Please return each entry that follows exactly as written, and keep the pictures out.

** Opening Information shown block **

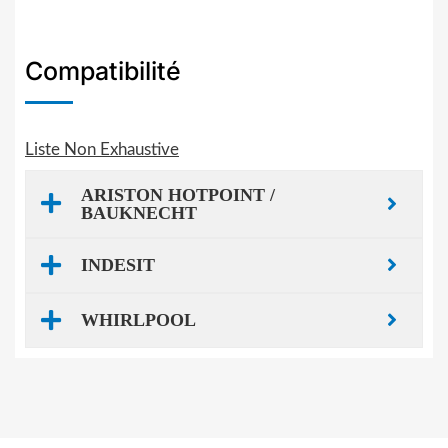
Compatibilité
Liste Non Exhaustive
ARISTON HOTPOINT /
BAUKNECHT
INDESIT
WHIRLPOOL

** Closing Information shown block **

Answer below:
Compatibilité
Liste Non Exhaustive
ARISTON HOTPOINT /
BAUKNECHT
INDESIT
WHIRLPOOL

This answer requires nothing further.